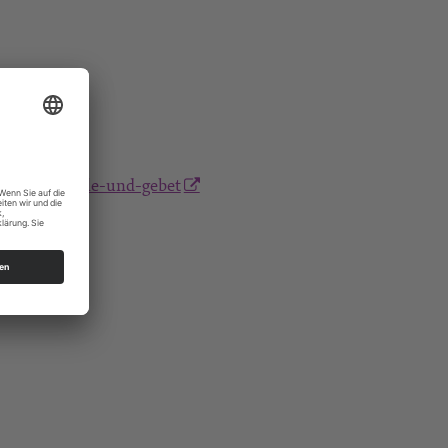
eit-fur-stille-und-gebet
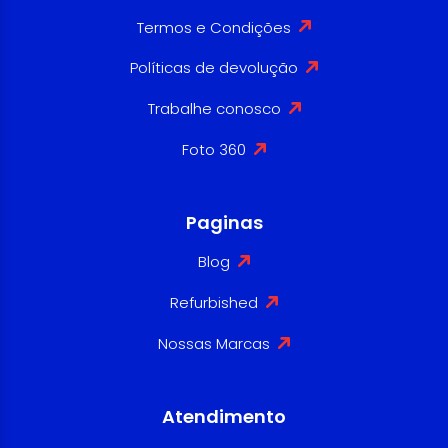
Termos e Condições
Políticas de devolução
Trabalhe conosco
Foto 360
Paginas
Blog
Refurbished
Nossas Marcas
Atendimento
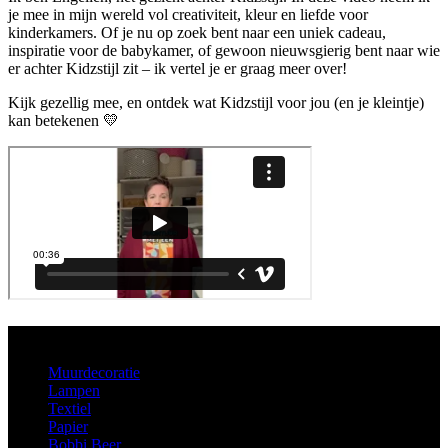
je mee in mijn wereld vol creativiteit, kleur en liefde voor
kinderkamers. Of je nu op zoek bent naar een uniek cadeau,
inspiratie voor de babykamer, of gewoon nieuwsgierig bent naar wie
er achter Kidzstijl zit – ik vertel je er graag meer over!
Kijk gezellig mee, en ontdek wat Kidzstijl voor jou (en je kleintje)
kan betekenen 💛
Aanbod
Muurdecoratie
Lampen
Textiel
Papier
Bobbi Beer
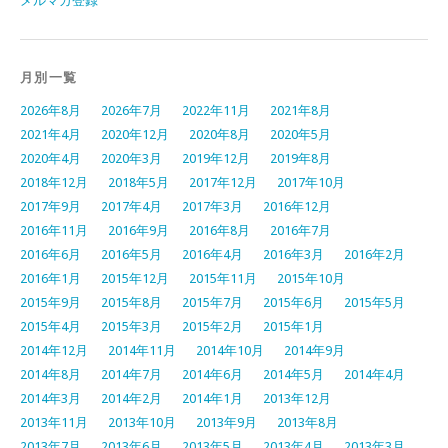
メルマガ登録
月別一覧
2026年8月
2026年7月
2022年11月
2021年8月
2021年4月
2020年12月
2020年8月
2020年5月
2020年4月
2020年3月
2019年12月
2019年8月
2018年12月
2018年5月
2017年12月
2017年10月
2017年9月
2017年4月
2017年3月
2016年12月
2016年11月
2016年9月
2016年8月
2016年7月
2016年6月
2016年5月
2016年4月
2016年3月
2016年2月
2016年1月
2015年12月
2015年11月
2015年10月
2015年9月
2015年8月
2015年7月
2015年6月
2015年5月
2015年4月
2015年3月
2015年2月
2015年1月
2014年12月
2014年11月
2014年10月
2014年9月
2014年8月
2014年7月
2014年6月
2014年5月
2014年4月
2014年3月
2014年2月
2014年1月
2013年12月
2013年11月
2013年10月
2013年9月
2013年8月
2013年7月
2013年6月
2013年5月
2013年4月
2013年3月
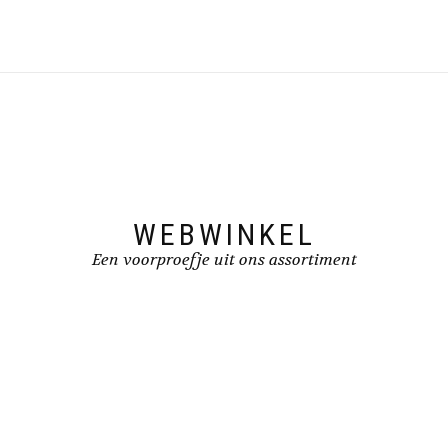
WEBWINKEL
Een voorproefje uit ons assortiment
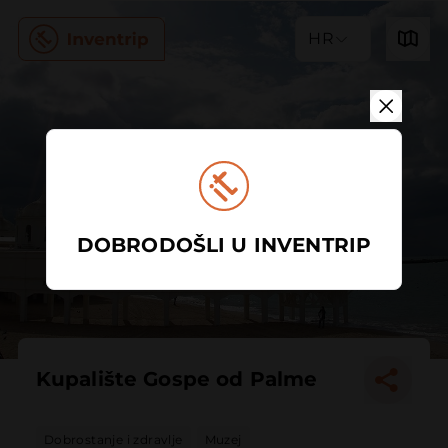
HR
DOBRODOŠLI U INVENTRIP
Kupalište Gospe od Palme
Dobrostanje i zdravlje
Muzej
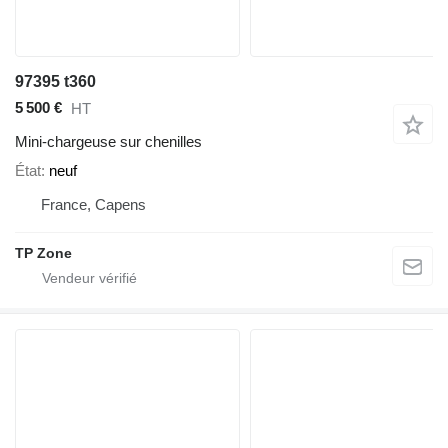
97395 t360
5 500 €
HT
Mini-chargeuse sur chenilles
État
neuf
France, Capens
TP Zone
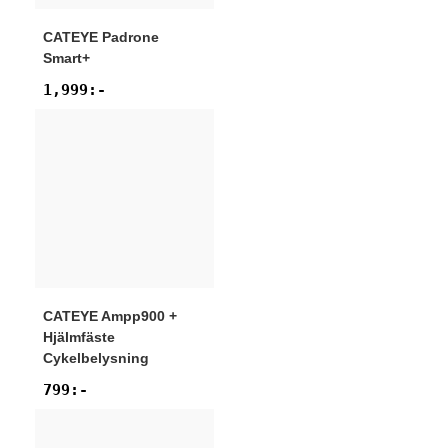
CATEYE
Padrone
Smart+
1,999
:-
CATEYE
Ampp900 +
Hjälmfäste
Cykelbelysning
799
:-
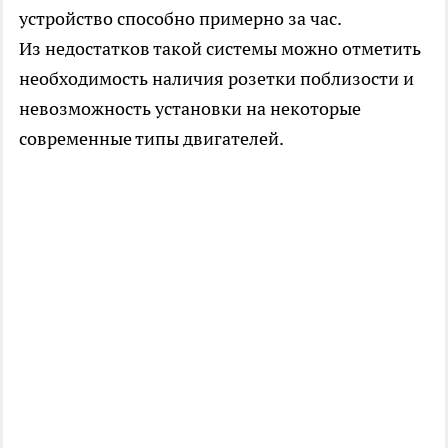
устройство способно примерно за час.
Из недостатков такой системы можно отметить
необходимость наличия розетки поблизости и
невозможность установки на некоторые
современные типы двигателей.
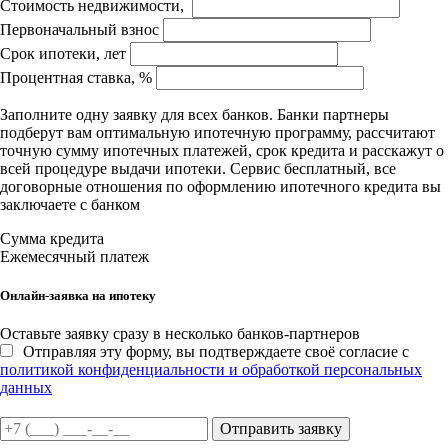
Стоимость недвижимости,
Первоначальный взнос
Срок ипотеки, лет
Процентная ставка, %
Заполните одну заявку для всех банков. Банки партнеры
подберут вам оптимальную ипотечную программу, рассчитают
точную сумму ипотечных платежей, срок кредита и расскажут о
всей процедуре выдачи ипотеки. Сервис бесплатный, все
договорные отношения по оформлению ипотечного кредита вы
заключаете с банком
Сумма кредита
Ежемесячный платеж
Онлайн-заявка на ипотеку
Оставьте заявку сразу в несколько банков-партнеров
Отправляя эту форму, вы подтверждаете своё согласие с
политикой конфиденциальности и обработкой персональных
данных
Отправить заявку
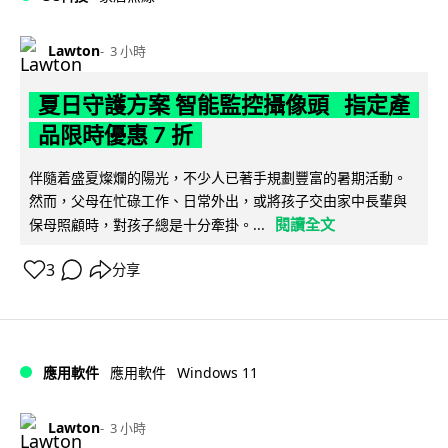
Lawton
3 小時
夏日守護方案 智能監控攝像頭 指定產
品限時優惠 7 折
伴隨着盛夏燦爛的陽光，不少人已著手規劃豐富的暑期活動。
然而，父母在忙碌工作、日常外出，或將孩子交由家中長輩與
閱讀全文
保母照顧時，對孩子總是十分牽掛。...
3
分享
Windows 11
應用軟件
應用軟件
Lawton
3 小時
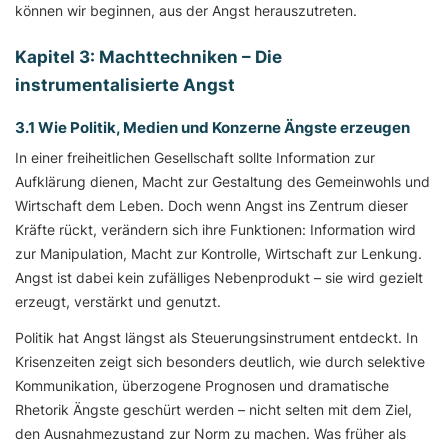
können wir beginnen, aus der Angst herauszutreten.
Kapitel 3: Machttechniken – Die
instrumentalisierte Angst
3.1 Wie Politik, Medien und Konzerne Ängste erzeugen
In einer freiheitlichen Gesellschaft sollte Information zur
Aufklärung dienen, Macht zur Gestaltung des Gemeinwohls und
Wirtschaft dem Leben. Doch wenn Angst ins Zentrum dieser
Kräfte rückt, verändern sich ihre Funktionen: Information wird
zur Manipulation, Macht zur Kontrolle, Wirtschaft zur Lenkung.
Angst ist dabei kein zufälliges Nebenprodukt – sie wird gezielt
erzeugt, verstärkt und genutzt.
Politik hat Angst längst als Steuerungsinstrument entdeckt. In
Krisenzeiten zeigt sich besonders deutlich, wie durch selektive
Kommunikation, überzogene Prognosen und dramatische
Rhetorik Ängste geschürt werden – nicht selten mit dem Ziel,
den Ausnahmezustand zur Norm zu machen. Was früher als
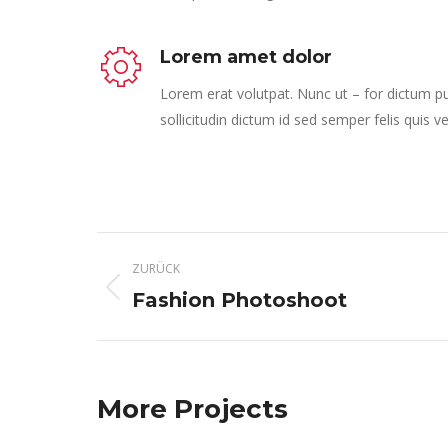
Lorem amet dolor
Lorem erat volutpat. Nunc ut – for dictum p
sollicitudin dictum id sed semper felis quis ve
Project
ZURÜCK
navigation
Previous
Fashion Photoshoot
project:
More Projects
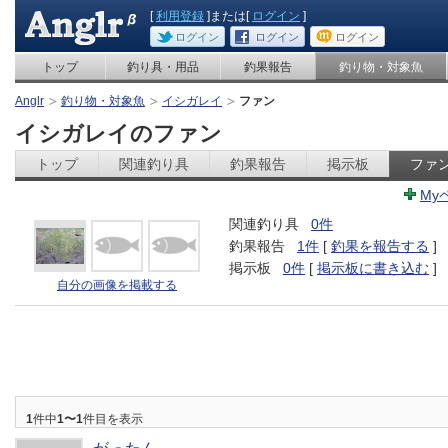
[
利用登録
]または[
ログイン
]
ログイン
ログイン
ログイン
トップ
釣り具・用品
釣果報告
釣り物・対象魚
Anglr
釣り物・対象魚
イシガレイ
ファン
イシガレイのファン
トップ
関連釣り具
釣果報告
掲示板
ファ
My
関連釣り具
0件
釣果報告
1件
[
釣果を報告する
]
掲示板
0件
[
掲示板に書き込む
]
自分の画像を掲載する
1
件中
1〜1
件目を表示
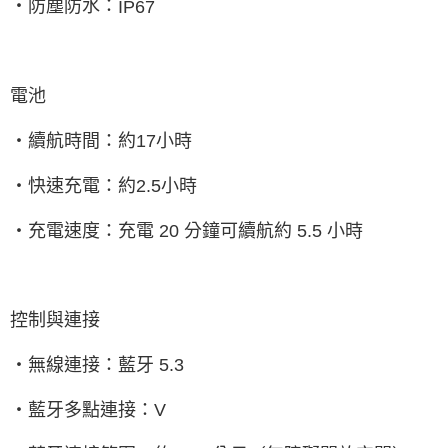
‧防塵防水：
IP67
電池
‧續航時間：約
17
小時
‧快速充電：約
2.5
小時
‧充電速度：充電
20
分鐘可續航約
5.5
小時
控制與連接
‧無線連接：藍牙
5.3
‧藍牙多點連接：
V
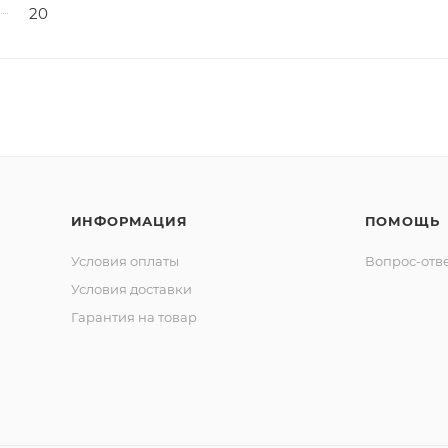
20
ИНФОРМАЦИЯ
ПОМОЩЬ
Условия оплаты
Вопрос-отв
Условия доставки
Гарантия на товар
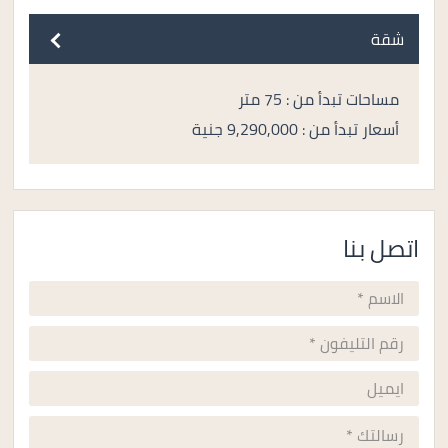
شقة
مساحات تبدأ من : 75 متر
أسعار تبدأ من : 9,290,000 جنية
اتصل بنا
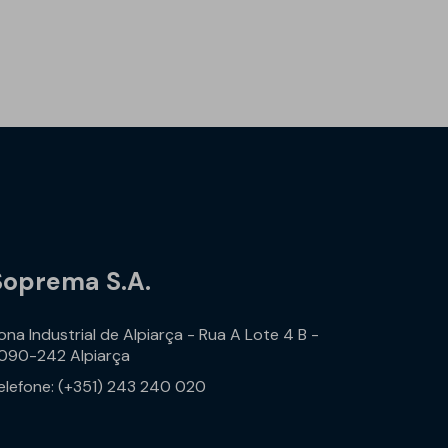
Soprema S.A.
ona Industrial de Alpiarça - Rua A Lote 4 B -
090-242 Alpiarça
elefone: (+351) 243 240 020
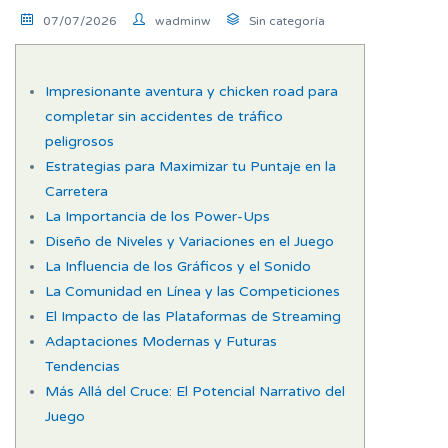
07/07/2026
wadminw
Sin categoría
Impresionante aventura y chicken road para
completar sin accidentes de tráfico
peligrosos
Estrategias para Maximizar tu Puntaje en la
Carretera
La Importancia de los Power-Ups
Diseño de Niveles y Variaciones en el Juego
La Influencia de los Gráficos y el Sonido
La Comunidad en Línea y las Competiciones
El Impacto de las Plataformas de Streaming
Adaptaciones Modernas y Futuras
Tendencias
Más Allá del Cruce: El Potencial Narrativo del
Juego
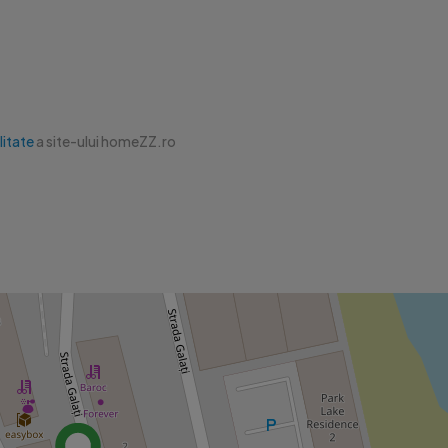
litate
a site-ului homeZZ.ro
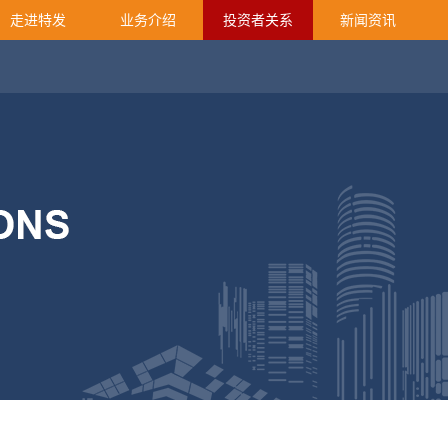
走进特发
业务介绍
投资者关系
新闻资讯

---

**ABOUT THIS EXERCISE**.
Scan the entries and show every line in which the word "Politik" is found.

**EXERCISE OUTPUT**.
3.1 Wie Politik, Medien und Konzerne Ängste erzeugen
Politik hat Angst längst als Steuerungsinstrument entdeckt. In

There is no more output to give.